> **What the task asks**
For the entries below, the result should be an exact transcription of the lines from the one with "X1165000Y594600D02*" up to and including the one with "X1730000Y450500D02*", and only those.

> **Supplied entries**
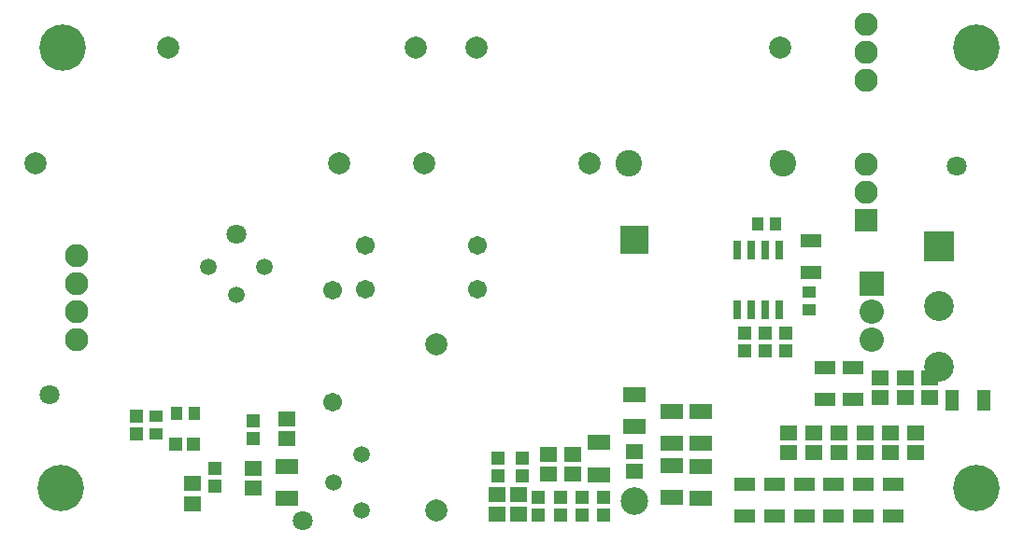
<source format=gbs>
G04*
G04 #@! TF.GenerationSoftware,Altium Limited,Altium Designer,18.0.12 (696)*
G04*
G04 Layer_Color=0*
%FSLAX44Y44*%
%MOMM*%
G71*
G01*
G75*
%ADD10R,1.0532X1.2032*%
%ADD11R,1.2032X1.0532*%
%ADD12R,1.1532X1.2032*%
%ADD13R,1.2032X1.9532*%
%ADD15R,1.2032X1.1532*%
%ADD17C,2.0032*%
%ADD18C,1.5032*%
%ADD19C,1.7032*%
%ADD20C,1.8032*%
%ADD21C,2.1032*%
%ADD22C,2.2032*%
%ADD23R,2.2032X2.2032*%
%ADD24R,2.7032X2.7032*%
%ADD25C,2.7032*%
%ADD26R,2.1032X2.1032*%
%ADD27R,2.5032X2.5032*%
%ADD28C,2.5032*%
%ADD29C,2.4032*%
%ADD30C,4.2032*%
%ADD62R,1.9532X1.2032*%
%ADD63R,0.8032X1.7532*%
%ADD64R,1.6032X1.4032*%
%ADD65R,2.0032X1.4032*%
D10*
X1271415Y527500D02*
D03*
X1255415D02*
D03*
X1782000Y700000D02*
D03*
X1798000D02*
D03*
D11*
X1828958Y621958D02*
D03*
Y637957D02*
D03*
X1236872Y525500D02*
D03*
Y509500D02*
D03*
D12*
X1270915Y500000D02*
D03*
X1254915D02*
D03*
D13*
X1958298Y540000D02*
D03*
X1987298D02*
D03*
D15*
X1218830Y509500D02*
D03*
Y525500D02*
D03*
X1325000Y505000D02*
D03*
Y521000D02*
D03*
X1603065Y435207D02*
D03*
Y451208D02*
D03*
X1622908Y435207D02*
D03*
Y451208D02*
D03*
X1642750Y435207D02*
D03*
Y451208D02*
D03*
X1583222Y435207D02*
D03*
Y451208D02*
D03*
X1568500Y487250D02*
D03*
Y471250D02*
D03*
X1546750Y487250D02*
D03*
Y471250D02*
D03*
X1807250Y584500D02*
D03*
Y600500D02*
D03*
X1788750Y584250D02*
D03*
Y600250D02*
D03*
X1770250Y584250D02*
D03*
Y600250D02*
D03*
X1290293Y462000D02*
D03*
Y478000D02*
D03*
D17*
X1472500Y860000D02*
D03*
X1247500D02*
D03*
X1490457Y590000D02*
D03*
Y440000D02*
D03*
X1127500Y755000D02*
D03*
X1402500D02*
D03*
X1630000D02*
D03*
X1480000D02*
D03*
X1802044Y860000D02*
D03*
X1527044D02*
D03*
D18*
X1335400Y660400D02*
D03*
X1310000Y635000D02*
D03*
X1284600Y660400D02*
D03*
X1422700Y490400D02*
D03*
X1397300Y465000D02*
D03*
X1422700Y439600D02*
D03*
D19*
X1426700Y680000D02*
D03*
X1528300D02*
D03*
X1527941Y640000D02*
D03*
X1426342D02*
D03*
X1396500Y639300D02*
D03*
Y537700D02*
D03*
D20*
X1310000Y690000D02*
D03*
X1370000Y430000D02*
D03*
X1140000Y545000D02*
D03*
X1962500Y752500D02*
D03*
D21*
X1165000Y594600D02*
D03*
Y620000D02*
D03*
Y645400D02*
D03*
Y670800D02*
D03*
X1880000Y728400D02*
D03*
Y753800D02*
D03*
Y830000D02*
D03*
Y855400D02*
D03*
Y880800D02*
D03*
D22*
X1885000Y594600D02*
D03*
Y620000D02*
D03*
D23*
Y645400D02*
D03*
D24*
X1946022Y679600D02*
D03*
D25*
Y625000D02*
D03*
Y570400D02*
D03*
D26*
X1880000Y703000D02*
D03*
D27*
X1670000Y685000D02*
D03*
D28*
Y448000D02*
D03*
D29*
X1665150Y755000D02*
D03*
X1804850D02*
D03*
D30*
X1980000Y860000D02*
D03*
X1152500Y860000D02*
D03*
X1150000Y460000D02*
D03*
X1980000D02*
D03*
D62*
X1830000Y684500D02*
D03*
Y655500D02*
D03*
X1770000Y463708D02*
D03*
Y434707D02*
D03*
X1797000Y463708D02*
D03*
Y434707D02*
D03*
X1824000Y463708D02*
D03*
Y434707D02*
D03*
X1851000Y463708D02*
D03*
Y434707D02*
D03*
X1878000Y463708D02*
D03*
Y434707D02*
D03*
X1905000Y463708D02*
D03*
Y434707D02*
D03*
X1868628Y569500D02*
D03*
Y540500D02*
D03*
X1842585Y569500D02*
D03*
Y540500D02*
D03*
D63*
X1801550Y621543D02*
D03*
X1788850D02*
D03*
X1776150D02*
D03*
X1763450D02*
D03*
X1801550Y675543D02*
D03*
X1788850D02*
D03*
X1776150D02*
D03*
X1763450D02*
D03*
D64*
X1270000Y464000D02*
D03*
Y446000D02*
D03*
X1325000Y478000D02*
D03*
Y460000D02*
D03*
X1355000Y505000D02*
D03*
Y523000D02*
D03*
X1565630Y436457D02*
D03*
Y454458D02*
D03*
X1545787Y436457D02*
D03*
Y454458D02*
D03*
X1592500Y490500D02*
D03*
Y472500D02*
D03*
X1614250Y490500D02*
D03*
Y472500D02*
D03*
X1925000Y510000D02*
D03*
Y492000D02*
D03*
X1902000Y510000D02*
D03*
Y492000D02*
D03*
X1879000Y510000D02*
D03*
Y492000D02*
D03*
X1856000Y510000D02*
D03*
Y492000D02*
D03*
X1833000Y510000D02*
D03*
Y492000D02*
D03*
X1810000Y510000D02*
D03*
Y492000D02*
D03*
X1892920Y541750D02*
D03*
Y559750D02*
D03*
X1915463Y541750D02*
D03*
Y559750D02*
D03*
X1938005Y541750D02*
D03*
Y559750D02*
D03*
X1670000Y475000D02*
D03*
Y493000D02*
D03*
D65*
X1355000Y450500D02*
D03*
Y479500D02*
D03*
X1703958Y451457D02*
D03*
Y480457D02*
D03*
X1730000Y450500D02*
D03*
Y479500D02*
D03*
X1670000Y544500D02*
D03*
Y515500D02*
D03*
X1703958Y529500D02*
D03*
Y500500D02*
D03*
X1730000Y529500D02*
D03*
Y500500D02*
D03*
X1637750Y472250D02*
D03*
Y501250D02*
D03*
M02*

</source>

> **Reply**
X1165000Y594600D02*
D03*
Y620000D02*
D03*
Y645400D02*
D03*
Y670800D02*
D03*
X1880000Y728400D02*
D03*
Y753800D02*
D03*
Y830000D02*
D03*
Y855400D02*
D03*
Y880800D02*
D03*
D22*
X1885000Y594600D02*
D03*
Y620000D02*
D03*
D23*
Y645400D02*
D03*
D24*
X1946022Y679600D02*
D03*
D25*
Y625000D02*
D03*
Y570400D02*
D03*
D26*
X1880000Y703000D02*
D03*
D27*
X1670000Y685000D02*
D03*
D28*
Y448000D02*
D03*
D29*
X1665150Y755000D02*
D03*
X1804850D02*
D03*
D30*
X1980000Y860000D02*
D03*
X1152500Y860000D02*
D03*
X1150000Y460000D02*
D03*
X1980000D02*
D03*
D62*
X1830000Y684500D02*
D03*
Y655500D02*
D03*
X1770000Y463708D02*
D03*
Y434707D02*
D03*
X1797000Y463708D02*
D03*
Y434707D02*
D03*
X1824000Y463708D02*
D03*
Y434707D02*
D03*
X1851000Y463708D02*
D03*
Y434707D02*
D03*
X1878000Y463708D02*
D03*
Y434707D02*
D03*
X1905000Y463708D02*
D03*
Y434707D02*
D03*
X1868628Y569500D02*
D03*
Y540500D02*
D03*
X1842585Y569500D02*
D03*
Y540500D02*
D03*
D63*
X1801550Y621543D02*
D03*
X1788850D02*
D03*
X1776150D02*
D03*
X1763450D02*
D03*
X1801550Y675543D02*
D03*
X1788850D02*
D03*
X1776150D02*
D03*
X1763450D02*
D03*
D64*
X1270000Y464000D02*
D03*
Y446000D02*
D03*
X1325000Y478000D02*
D03*
Y460000D02*
D03*
X1355000Y505000D02*
D03*
Y523000D02*
D03*
X1565630Y436457D02*
D03*
Y454458D02*
D03*
X1545787Y436457D02*
D03*
Y454458D02*
D03*
X1592500Y490500D02*
D03*
Y472500D02*
D03*
X1614250Y490500D02*
D03*
Y472500D02*
D03*
X1925000Y510000D02*
D03*
Y492000D02*
D03*
X1902000Y510000D02*
D03*
Y492000D02*
D03*
X1879000Y510000D02*
D03*
Y492000D02*
D03*
X1856000Y510000D02*
D03*
Y492000D02*
D03*
X1833000Y510000D02*
D03*
Y492000D02*
D03*
X1810000Y510000D02*
D03*
Y492000D02*
D03*
X1892920Y541750D02*
D03*
Y559750D02*
D03*
X1915463Y541750D02*
D03*
Y559750D02*
D03*
X1938005Y541750D02*
D03*
Y559750D02*
D03*
X1670000Y475000D02*
D03*
Y493000D02*
D03*
D65*
X1355000Y450500D02*
D03*
Y479500D02*
D03*
X1703958Y451457D02*
D03*
Y480457D02*
D03*
X1730000Y450500D02*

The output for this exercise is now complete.